Des prises de position inquiétantes
Les démocrates s'inquiètent également de son opinion, exprimée en 2009, que les présidents américains ne devraient pas être entravés dans leurs importantes fonctions par des poursuites judiciaires. Un point crucial puisque l'enquête du procureur spécial Robert Mueller sur la campagne de Donald Trump en 2016, fait planer la menace de poursuites contre le président républicain. Ses positions sur l'avortement et les lois régulant le port d'armes ont également occupé une grande part des discours des démocrates.
Les sénateurs républicains ont affirmé que jamais autant de documents n'avaient été livrés pour la confirmation d'un juge à la Cour suprême. Cette audition montre «à quel point l'autre côté est méchant, énervé et méprisable», a tempêté sur Twitter Donald Trump en direction des démocrates. «Ils sont prêts à dire n'importe quoi et cherchent juste à faire du mal et embarrasser l'un des juristes les plus réputés à avoir jamais été entendu par le Congrès. Tellement triste à voir !» L'audition doit durer entre trois et quatre jours.

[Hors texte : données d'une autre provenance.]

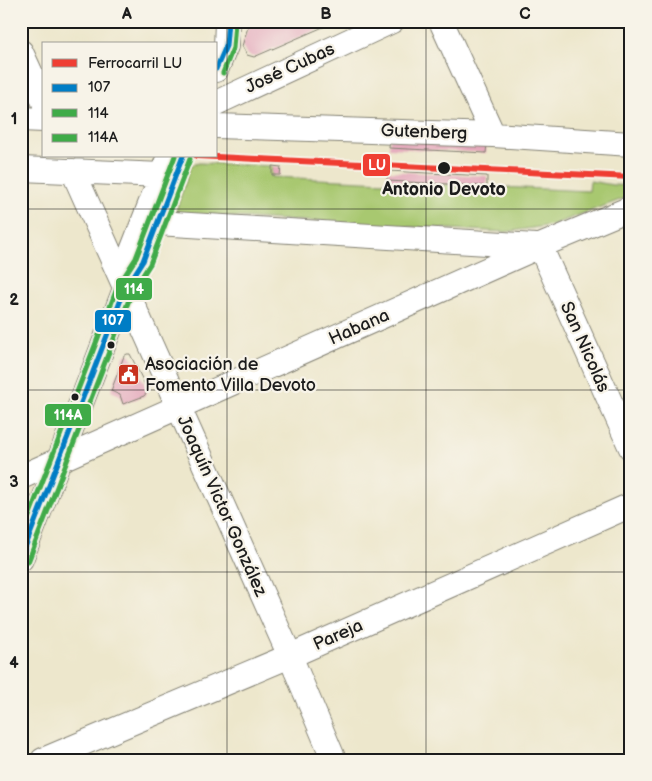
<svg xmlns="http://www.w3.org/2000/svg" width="652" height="781" viewBox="0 0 652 781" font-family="'Balsamiq Sans',sans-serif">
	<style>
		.green { fill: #a8c870; stroke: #627246 }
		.building { fill: #e4a8bb }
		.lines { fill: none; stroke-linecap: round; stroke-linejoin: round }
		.minor-casing { stroke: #848274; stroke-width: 26 }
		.minor { stroke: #fff; stroke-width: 24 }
		.bus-1-casing { stroke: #f7f3e8; stroke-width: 9 }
		.bus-2-casing { stroke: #f7f3e8; stroke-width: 9 }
		.bus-3-casing { stroke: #f7f3e8; stroke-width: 9 }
		.bus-1 { stroke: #007dc5; stroke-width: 5 }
		.bus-2 { stroke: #3fab48; stroke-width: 5 }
		.bus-3 { stroke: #3fab48; stroke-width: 5 }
		.rail-1-casing { stroke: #f7f3e8; stroke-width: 10 }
		.rail-1 { stroke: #ef3e33; stroke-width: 6 }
		.grid { fill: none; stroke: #1c1c1c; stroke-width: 1; stroke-opacity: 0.55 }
		.stop-dot { fill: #1c1c1c; stroke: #f7f3e8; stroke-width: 2 }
		.labels { text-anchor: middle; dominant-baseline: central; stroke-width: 4.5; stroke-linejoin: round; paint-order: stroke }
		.street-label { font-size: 18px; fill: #1c1c1c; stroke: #f7f3e8 }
		.stop-label { font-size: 18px; font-weight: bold; fill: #1c1c1c; stroke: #f7f3e8 }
		.poi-label { font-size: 18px; fill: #1c1c1c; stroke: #f7f3e8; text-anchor: start }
		.line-badge { stroke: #f7f3e8; stroke-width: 2 }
		.badge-label { font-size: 14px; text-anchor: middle; font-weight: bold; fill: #fff }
		.neatline { fill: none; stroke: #1c1c1c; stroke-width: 2 }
		.grid-label { font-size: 16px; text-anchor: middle; font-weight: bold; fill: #1c1c1c }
	</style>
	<rect width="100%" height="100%" fill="#f7f3e8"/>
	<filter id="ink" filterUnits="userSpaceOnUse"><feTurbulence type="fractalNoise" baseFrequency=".02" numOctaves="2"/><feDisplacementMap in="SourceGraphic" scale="10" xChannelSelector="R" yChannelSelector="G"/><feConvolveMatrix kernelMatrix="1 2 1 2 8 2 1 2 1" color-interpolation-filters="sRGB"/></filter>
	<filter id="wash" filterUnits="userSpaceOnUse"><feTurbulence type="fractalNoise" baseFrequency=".0096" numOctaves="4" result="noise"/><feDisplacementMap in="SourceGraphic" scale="20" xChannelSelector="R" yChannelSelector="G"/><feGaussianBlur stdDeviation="1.12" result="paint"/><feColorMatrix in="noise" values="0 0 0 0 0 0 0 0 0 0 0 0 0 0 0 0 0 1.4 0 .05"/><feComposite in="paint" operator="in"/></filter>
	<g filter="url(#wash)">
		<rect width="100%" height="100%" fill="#ede7cc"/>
		<path class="green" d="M199 163 272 166V177L589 191 590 181 613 185 631 186V196L552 225 506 232 175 214 191 165Z"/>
		<g id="blocks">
			<path class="building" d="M250 21H337L254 57 247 55 242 46Z
				M390 138 487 143 486 153 389 148Z
				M272 166 281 167 280 175H272Z
				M388 171 487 176V186L387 181Z
				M127 354H130L132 358 148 391 144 396 123 404 120 395 111 391 124 356Z"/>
		</g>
	</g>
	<g filter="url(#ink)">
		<use href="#blocks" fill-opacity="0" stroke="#848274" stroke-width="1"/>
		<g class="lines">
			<defs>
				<path id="minor" d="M441 21 493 135
					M21 52 44 102
					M216 70 226 46 227 23
					M216 103 392 21
					M21 119 44 120
					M216 126 493 135 631 144
					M21 169 162 175
					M73 171 290 656 334 760
					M157 223 536 246
					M540 246 631 448
					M21 477 540 246 631 208
					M21 559 125 289 130 256 169 156
					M43 760 290 656 631 505"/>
			</defs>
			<use href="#minor" class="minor-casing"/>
			<use href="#minor" class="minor"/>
			<defs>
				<path id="bus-1" d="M216 69 226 46 228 21
					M21 558 125 289 143 261 183 156"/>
				<path id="bus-2" d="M223 73 233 48 235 22
					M28 562 132 292 150 264 190 159"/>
				<path id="bus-3" d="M21 537 118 286 136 258 175 156"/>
			</defs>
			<use href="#bus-1" class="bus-1-casing"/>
			<use href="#bus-2" class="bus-2-casing"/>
			<use href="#bus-3" class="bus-3-casing"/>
			<use href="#bus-1" class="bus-1"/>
			<use href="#bus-2" class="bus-2"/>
			<use href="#bus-3" class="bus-3"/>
			<defs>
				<path id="rail-1" d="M197 156 631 177"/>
			</defs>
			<use href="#rail-1" class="rail-1-casing"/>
			<use href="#rail-1" class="rail-1"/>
		</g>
	</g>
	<path class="grid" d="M227 21V760M426 21V760M21 209H631M21 390H631M21 572H631"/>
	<defs>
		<symbol id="civic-square" viewBox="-11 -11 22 22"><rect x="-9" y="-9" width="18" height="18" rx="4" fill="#c8321e" stroke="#f7f3e8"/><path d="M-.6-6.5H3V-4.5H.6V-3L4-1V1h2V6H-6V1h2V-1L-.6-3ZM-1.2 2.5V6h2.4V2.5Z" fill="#fff"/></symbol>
	</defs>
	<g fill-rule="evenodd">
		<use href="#civic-square" x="116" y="362" width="25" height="25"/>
	</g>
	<g class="stop-dot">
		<circle cx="444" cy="168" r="7"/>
		<circle cx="111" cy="345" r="4.5"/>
		<circle cx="75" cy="397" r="4.5"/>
	</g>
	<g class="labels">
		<g class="street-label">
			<text transform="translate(290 68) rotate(-25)">José Cubas</text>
			<text transform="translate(424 132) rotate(2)">Gutenberg</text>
			<text transform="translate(359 327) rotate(-24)">Habana</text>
			<text transform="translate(585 347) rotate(66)">San Nicolás</text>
			<text transform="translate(222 506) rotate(66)">Joaquín Victor González</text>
			<text transform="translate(338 635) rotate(-24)">Pareja</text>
		</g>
		<g class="stop-label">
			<text x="444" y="189">Antonio Devoto</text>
		</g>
		<g class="poi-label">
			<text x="145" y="364">Asociación de<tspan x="145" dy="21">Fomento Villa Devoto</tspan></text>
		</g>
	</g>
	<g class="line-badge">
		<rect x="362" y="153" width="29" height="24" rx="5" fill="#ef3e33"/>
		<rect x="115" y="277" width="38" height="24" rx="5" fill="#3fab48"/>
		<rect x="94" y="309" width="38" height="24" rx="5" fill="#007dc5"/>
		<rect x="44" y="403" width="48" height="24" rx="5" fill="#3fab48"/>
	</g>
	<g class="badge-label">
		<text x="377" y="170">LU</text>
		<text x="134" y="294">114</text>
		<text x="113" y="325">107</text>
		<text x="68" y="420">114A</text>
	</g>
	<rect width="652" height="781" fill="none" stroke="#f7f3e8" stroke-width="55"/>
	<rect x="42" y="42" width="175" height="115" fill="#f7f3e8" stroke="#9f9d96"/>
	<rect x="52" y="59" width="25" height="8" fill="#ef3e33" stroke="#9f9d96"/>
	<text x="88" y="68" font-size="15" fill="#1c1c1c">Ferrocarril LU</text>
	<rect x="52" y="84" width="25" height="8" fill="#007dc5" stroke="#9f9d96"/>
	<text x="88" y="92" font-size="15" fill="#1c1c1c">107</text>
	<rect x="52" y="109" width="25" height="8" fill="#3fab48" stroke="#9f9d96"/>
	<text x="88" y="118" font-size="15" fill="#1c1c1c">114</text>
	<rect x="52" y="134" width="25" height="8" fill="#3fab48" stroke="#9f9d96"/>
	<text x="88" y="142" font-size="15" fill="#1c1c1c">114A</text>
	<rect x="28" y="28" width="596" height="726" class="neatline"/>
	<g class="grid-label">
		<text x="127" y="19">A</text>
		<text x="326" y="19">B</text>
		<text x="525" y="19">C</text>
		<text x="14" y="124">1</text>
		<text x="14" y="305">2</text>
		<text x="14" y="487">3</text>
		<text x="14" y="668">4</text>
	</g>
</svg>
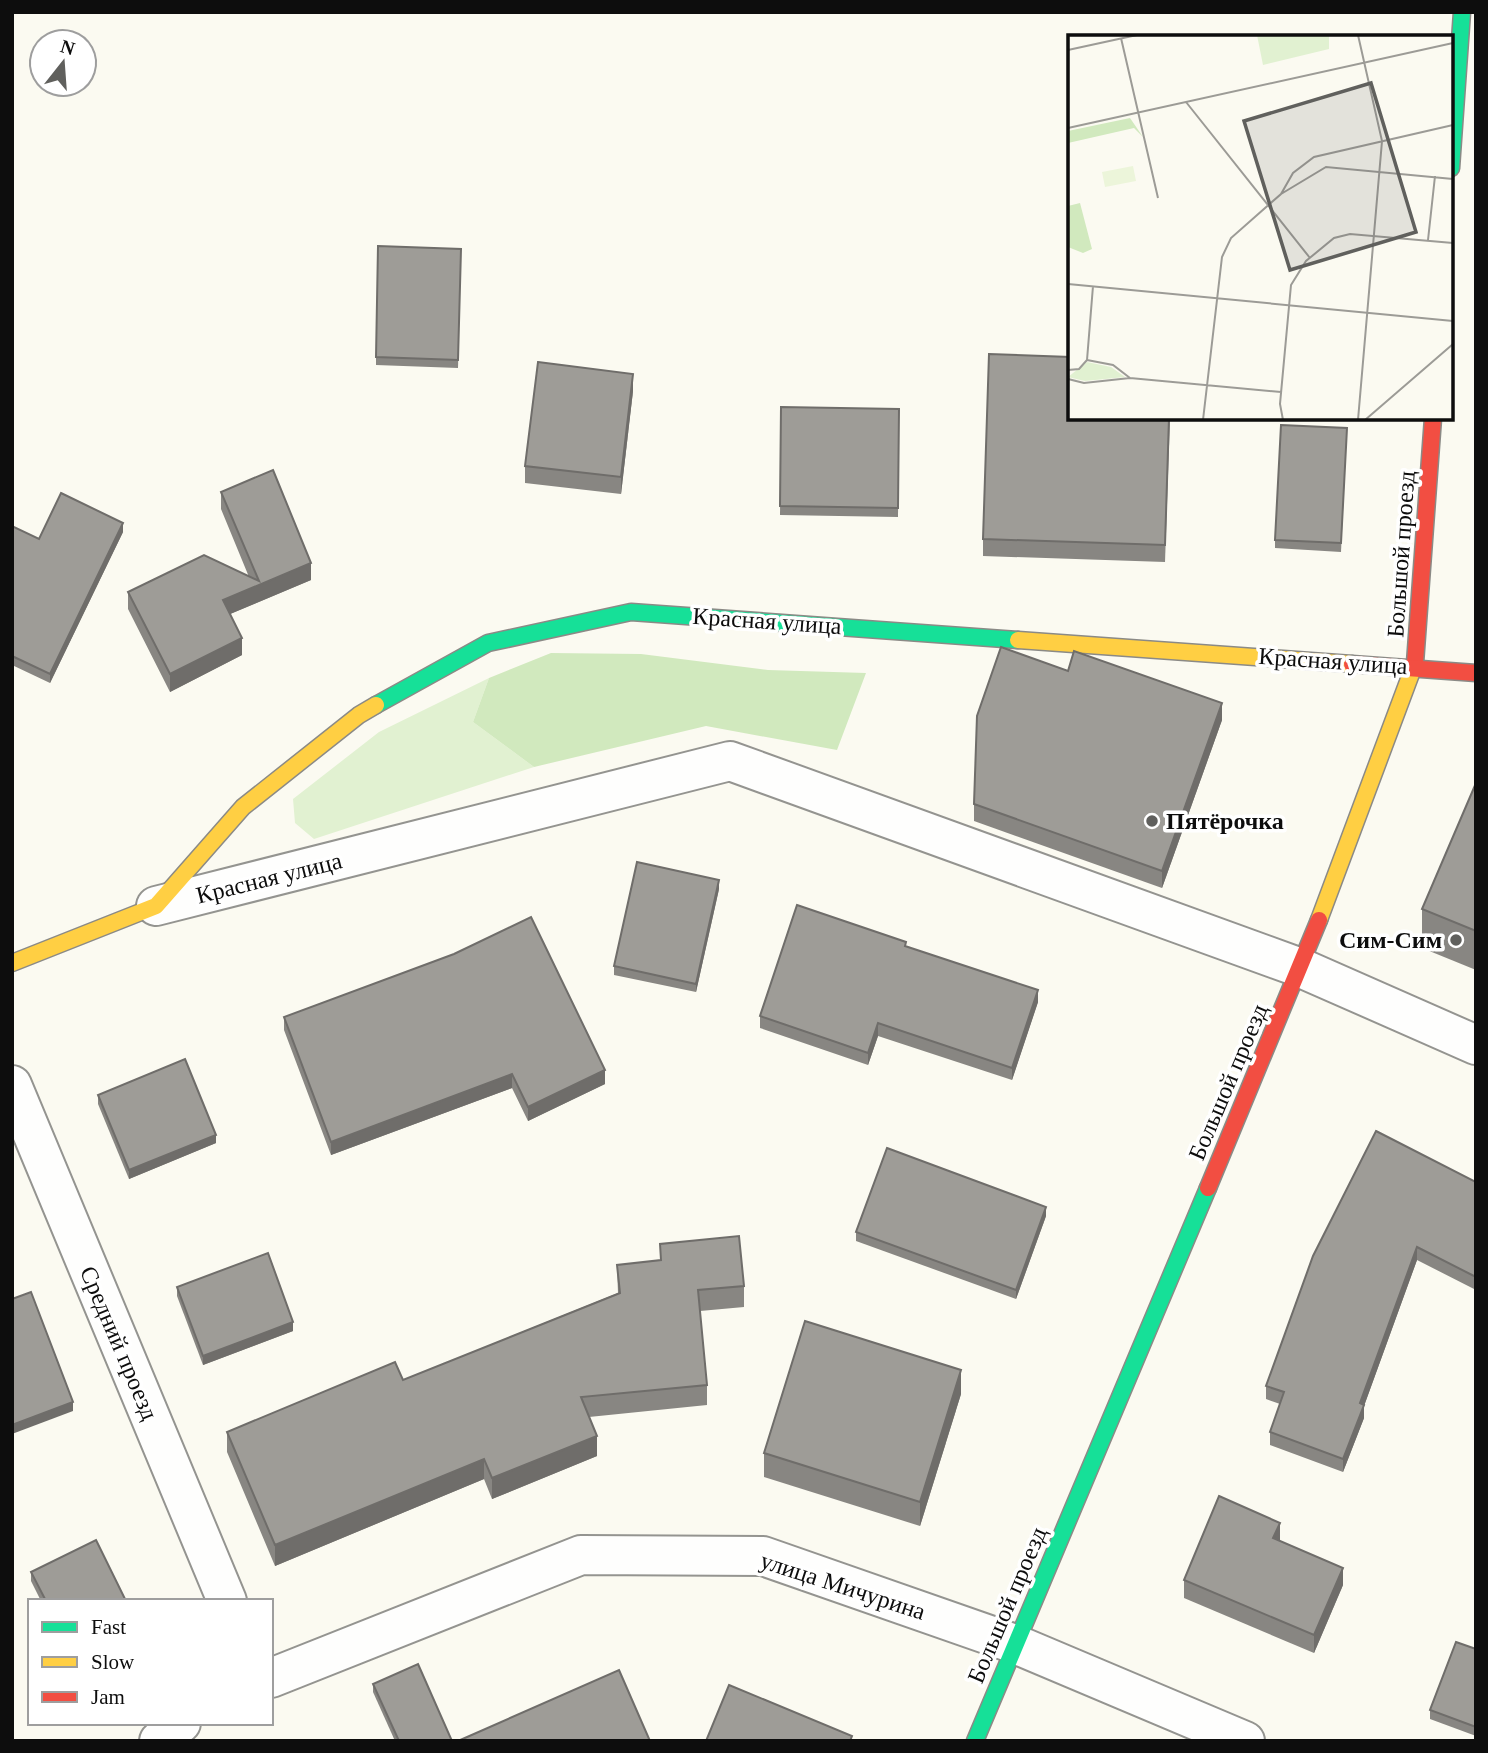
<svg xmlns="http://www.w3.org/2000/svg" width="1488" height="1753" viewBox="0 0 1488 1753" font-family="Georgia,serif">
<style>
.green{fill:#e1f1d1}
.forest{fill:#d1e9be}
.lines{fill:none;stroke-linecap:round;stroke-linejoin:round}
.street-casing{stroke:#949490;stroke-width:42}
.fast-casing{stroke:#8b8a86;stroke-width:19}
.slow-casing{stroke:#8b8a86;stroke-width:19}
.jam-casing{stroke:#8b8a86;stroke-width:19}
.street{stroke:#fefefd;stroke-width:38}
.fast{stroke:#16e098;stroke-width:16}
.slow{stroke:#ffcf43;stroke-width:16}
.jam{stroke:#f24e42;stroke-width:16}
.wall{fill:#888682}
.shaded-wall{fill:#6f6d6a}
.building{fill:#9e9c97;stroke:#6f6d6a;stroke-width:2}
.poi-dot{fill:#60605d;stroke:#fff;stroke-width:2.5}
.labels{text-anchor:middle;dominant-baseline:central;stroke-width:7;stroke-linejoin:round;paint-order:stroke}
.street-label{font-size:24px;fill:#0d0d0d;stroke:#fff}
.poi-label{font-size:24px;font-weight:bold;fill:#0d0d0d;stroke:#fff;text-anchor:start}
.inset-road{fill:none;stroke:#9c9b96;stroke-width:2}
.view{fill:#60605d;fill-opacity:0.15;stroke:#60605d;stroke-width:3.5}
.inset-edge{fill:none;stroke:#0d0d0d;stroke-width:3.5}
</style>
<rect width="100%" height="100%" fill="#fbfaf1"/>
<!-- green -->
<polygon class="green" points="489,678 473,722 534,767 314,839 295,823 293,799 379,732"/>
<!-- forest -->
<polygon class="forest" points="551,653 641,654 768,670 866,673 837,750 706,726 534,767 473,722 489,678"/>
<g class="lines">
<!-- street casing -->
<g class="street-casing">
<g id="street">
<polyline points="156,906 730,761 1301,968 1476,1045"/>
<polyline points="12,1085 227,1601"/>
<polyline points="271,1678 581,1555 763,1556 1015,1644 1245,1741"/>
<polyline points="159,1741 181,1723"/>
</g>
</g>
<!-- fast casing -->
<g class="fast-casing">
<g id="fast">
<polyline points="1451,168 1462,12"/>
<polyline points="376,705 488,643 631,612 1018,640"/>
<polyline points="975,1741 1208,1188"/>
</g>
</g>
<!-- slow casing -->
<g class="slow-casing">
<g id="slow">
<polyline points="1018,640 1352,664"/>
<polyline points="1319,920 1415,663"/>
<polyline points="12,963 156,906 243,807 359,715 376,705"/>
</g>
</g>
<!-- jam casing -->
<g class="jam-casing">
<g id="jam">
<polyline points="1415,663 1433,418"/>
<polyline points="1352,664 1476,673"/>
<polyline points="1208,1188 1319,920"/>
</g>
</g>
<!-- street -->
<use href="#street" class="street"/>
<!-- fast -->
<use href="#fast" class="fast"/>
<!-- slow -->
<use href="#slow" class="slow"/>
<!-- jam -->
<use href="#jam" class="jam"/>
</g>
<!-- wall -->
<g class="wall">
<polygon points="461,249 458,368 376,365 376,357"/>
<polygon points="633,391 621,494 525,483 525,466"/>
<polygon points="781,407 899,409 898,517 780,515"/>
<polygon points="1170,418 1165,562 983,556 983,539"/>
<polygon points="1347,428 1341,552 1275,548 1275,540"/>
<polygon points="221,492 311,580 230,614 242,655 170,692 128,609 128,592 249,577 221,509"/>
<polygon points="12,526 39,539 123,532 50,683 12,665"/>
<polygon points="1068,671 1222,720 1162,888 974,821 974,804"/>
<polygon points="1476,783 1476,970 1422,948 1422,909"/>
<polygon points="719,889 696,992 614,975 614,966"/>
<polygon points="906,946 1038,1002 1012,1080 878,1036 868,1065 760,1028 760,1016"/>
<polygon points="284,1017 605,1084 528,1121 512,1088 331,1155 284,1030"/>
<polygon points="98,1095 216,1143 129,1179 98,1104"/>
<polygon points="1476,1182 1476,1290 1417,1260 1364,1406 1364,1418 1343,1472 1270,1445 1270,1432 1280,1404 1266,1399 1266,1386"/>
<polygon points="1046,1216 1016,1299 856,1241 856,1232"/>
<polygon points="660,1244 744,1286 744,1307 700,1311 707,1385 707,1405 589,1417 597,1456 492,1499 484,1479 275,1566 227,1452 227,1432 403,1380 618,1293 617,1265 660,1260"/>
<polygon points="177,1287 293,1331 203,1365 177,1296"/>
<polygon points="961,1394 920,1526 764,1477 764,1453"/>
<polygon points="1280,1541 1343,1585 1314,1653 1184,1598 1184,1580"/>
<polygon points="31,1572 126,1601 41,1601 31,1581"/>
<polygon points="1476,1649 1476,1736 1430,1719 1430,1710"/>
<polygon points="373,1684 452,1741 395,1741 373,1692"/>
</g>
<!-- shaded-wall -->
<g class="shaded-wall">
<polygon points="633,374 633,391 621,494 621,477"/>
<polygon points="123,523 123,532 50,683 50,674"/>
<polygon points="311,563 311,580 223,617 223,600"/>
<polygon points="242,638 242,655 170,692 170,674"/>
<polygon points="1222,703 1222,720 1162,888 1162,871"/>
<polygon points="719,880 719,889 696,992 696,984"/>
<polygon points="1038,990 1038,1002 1012,1080 1012,1068"/>
<polygon points="878,1023 878,1036 868,1065 868,1053"/>
<polygon points="605,1070 605,1084 528,1121 528,1107"/>
<polygon points="512,1074 512,1088 331,1155 331,1142"/>
<polygon points="216,1135 216,1143 129,1179 129,1170"/>
<polygon points="1046,1207 1046,1216 1016,1299 1016,1290"/>
<polygon points="1417,1247 1417,1260 1364,1406 1364,1418 1343,1472 1343,1459 1360,1403"/>
<polygon points="293,1322 293,1331 203,1365 203,1356"/>
<polygon points="961,1370 961,1394 920,1526 920,1502"/>
<polygon points="73,1402 73,1411 12,1434 12,1425"/>
<polygon points="597,1436 597,1456 492,1499 492,1478"/>
<polygon points="484,1459 484,1479 275,1566 275,1545"/>
<polygon points="1280,1523 1280,1540 1273,1555 1273,1538"/>
<polygon points="1343,1568 1343,1585 1314,1653 1314,1635"/>
</g>
<!-- building -->
<g class="building">
<polygon points="378,246 461,249 458,360 376,357"/>
<polygon points="989,354 1070,357 1070,418 1169,418 1165,545 983,539"/>
<polygon points="538,362 633,374 621,477 525,466"/>
<polygon points="781,407 899,409 898,508 780,506"/>
<polygon points="1281,425 1347,428 1341,543 1275,540"/>
<polygon points="273,470 311,563 223,600 242,638 170,674 128,592 204,555 259,581 221,492"/>
<polygon points="61,493 123,523 50,674 12,656 12,526 39,539"/>
<polygon points="1001,647 1068,671 1074,651 1222,703 1162,871 974,804 977,716"/>
<polygon points="1476,783 1476,931 1422,909"/>
<polygon points="637,862 719,880 696,984 614,966"/>
<polygon points="797,905 906,942 905,946 1038,990 1012,1068 878,1023 868,1053 760,1016"/>
<polygon points="531,917 605,1070 528,1107 512,1074 331,1142 284,1017 454,954"/>
<polygon points="185,1059 216,1135 129,1170 98,1095"/>
<polygon points="1376,1131 1476,1182 1476,1277 1417,1247 1360,1403 1364,1405 1343,1459 1270,1432 1284,1392 1266,1386 1313,1256"/>
<polygon points="887,1148 1046,1207 1016,1290 856,1232"/>
<polygon points="739,1236 744,1286 698,1290 707,1385 581,1397 597,1436 492,1478 484,1459 275,1545 227,1432 395,1362 403,1380 620,1293 617,1265 661,1260 660,1244"/>
<polygon points="268,1253 293,1322 203,1356 177,1287"/>
<polygon points="31,1292 73,1402 12,1425 12,1299"/>
<polygon points="805,1321 961,1370 920,1502 764,1453"/>
<polygon points="1219,1496 1280,1523 1273,1538 1343,1568 1314,1635 1184,1580"/>
<polygon points="96,1540 126,1601 46,1601 31,1572"/>
<polygon points="1456,1642 1476,1649 1476,1727 1430,1710"/>
<polygon points="418,1664 452,1741 399,1741 373,1684"/>
<polygon points="619,1670 650,1741 458,1741"/>
<polygon points="729,1685 852,1736 850,1741 706,1741"/>
</g>
<!-- markers -->
<g class="poi-dot">
<circle cx="1152" cy="821" r="7"/>
<circle cx="1456" cy="940" r="7"/>
</g>
<g class="labels">
<!-- street labels -->
<g class="street-label">
<text transform="translate(1401 554) rotate(-86)">Большой проезд</text>
<text transform="translate(767 621) rotate(4)">Красная улица</text>
<text transform="translate(1333 661) rotate(4)">Красная улица</text>
<text transform="translate(269 878) rotate(-14)">Красная улица</text>
<text transform="translate(1228 1082) rotate(-67)">Большой проезд</text>
<text transform="translate(119 1343) rotate(67)">Средний проезд</text>
<text transform="translate(843 1586) rotate(18)">улица Мичурина</text>
<text transform="translate(1007 1605) rotate(-67)">Большой проезд</text>
</g>
<!-- poi labels -->
<g class="poi-label">
<text x="1166" y="821">Пятёрочка</text>
<text x="1442" y="940" text-anchor="end">Сим-Сим</text>
</g>
</g>
<!-- overview -->
<g transform="translate(1068 35)">
<rect width="385" height="385" fill="#fbfaf1"/>
<path d="M189 0H261V14L195 30ZM19 327 43 332 57 342 17 346 0 342Z" fill="#e1f1d1"/>
<path d="M62 83 75 102 66 93 0 108V96ZM12 168 24 214 15 218 0 212V171Z" fill="#d1e9be"/>
<path d="M65 131 68 146 37 152 34 137Z" fill="#ecf5da"/>
<path class="inset-road" d="M290 0 314 106 290 385M53 3 90 163M0 15 69 0M118 67 242 223M0 93 385 8M213 159 258 132 385 144M360 205 367 141M0 249 385 286M19 325 25 251M19 325 45 330 62 343M0 335 11 334 19 325M0 344 16 348 62 343 213 357M135 385 154 222 163 203 213 159 225 138 246 122 385 90M215 385 212 369 223 250 238 226 266 203 282 199 385 208M297 385 385 309"/>
<path class="view" d="M303 48 348 197 222 235 176 86Z"/>
<rect width="385" height="385" class="inset-edge"/>
</g>
<!-- border -->
<rect width="1488" height="1753" fill="none" stroke="#0d0d0d" stroke-width="28"/>
<!-- legend -->
<rect x="28" y="1599" width="245" height="126" fill="#ffffff" stroke="#9e9e9e" stroke-width="2"/>
<rect x="42" y="1622" width="35" height="10" fill="#16e098" stroke="#9e9e9e" stroke-width="2"/>
<text x="91" y="1634" font-size="21" fill="#0d0d0d">Fast</text>
<rect x="42" y="1657" width="35" height="10" fill="#ffcf43" stroke="#9e9e9e" stroke-width="2"/>
<text x="91" y="1669" font-size="21" fill="#0d0d0d">Slow</text>
<rect x="42" y="1692" width="35" height="10" fill="#f24e42" stroke="#9e9e9e" stroke-width="2"/>
<text x="91" y="1704" font-size="21" fill="#0d0d0d">Jam</text>
<!-- north arrow -->
<g transform="translate(63 63) rotate(17)"><circle r="33" fill="#ffffff" stroke="#9e9e9e" stroke-width="2"/>
<path d="M0-5L12 26L0 18L-12 26Z" fill="#60605d"/>
<text y="-10" font-size="19" font-weight="bold" text-anchor="middle" fill="#0d0d0d">N</text>
</g>
</svg>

Donald Trump a choisi Brett Kavanaugh le 9 juillet pour remplacer le juge Anthony Kennedy, parti à la retraite. Ce dernier jouait un rôle pivot, entre quatre conservateurs et quatre progressistes. Catholique pratiquant, sélectionné sur une liste approuvée par des organisations conservatrices, Brett Kavanaugh devrait la faire basculer du côté conservateur.
S'il était confirmé, il deviendrait l'un des plus jeunes magistrats de l'institution, avec Neil Gorsuch (51 ans), désigné par Donald Trump en 2017. De quoi assurer la teinte conservatrice de la Cour suprême pendant au moins une génération, comme l'avait promis le milliardaire pendant sa campagne en 2016, s'attirant le vote en masse des évangélistes.
Compte tenu de la fine majorité républicaine, une poignée de sénateurs pourrait faire basculer le vote: deux républicaines défendant le droit à l'avortement et trois à cinq démocrates faisant face à une dure réélection dans des Etats pro-Trump. La Maison Blanche apparaît confiante sur une confirmation avant les élections parlementaires du 6 novembre. Les démocrates espèrent regagner la majorité à la Chambre des représentants, voire au Sénat.
Leur virulente opposition à Brett Kavanaugh sous la lumière des caméras s'adresse donc aussi aux électeurs démocrates, avec un message : leur mobilisation compte s'ils veulent empêcher l'arrivée d'autres juges conservateurs.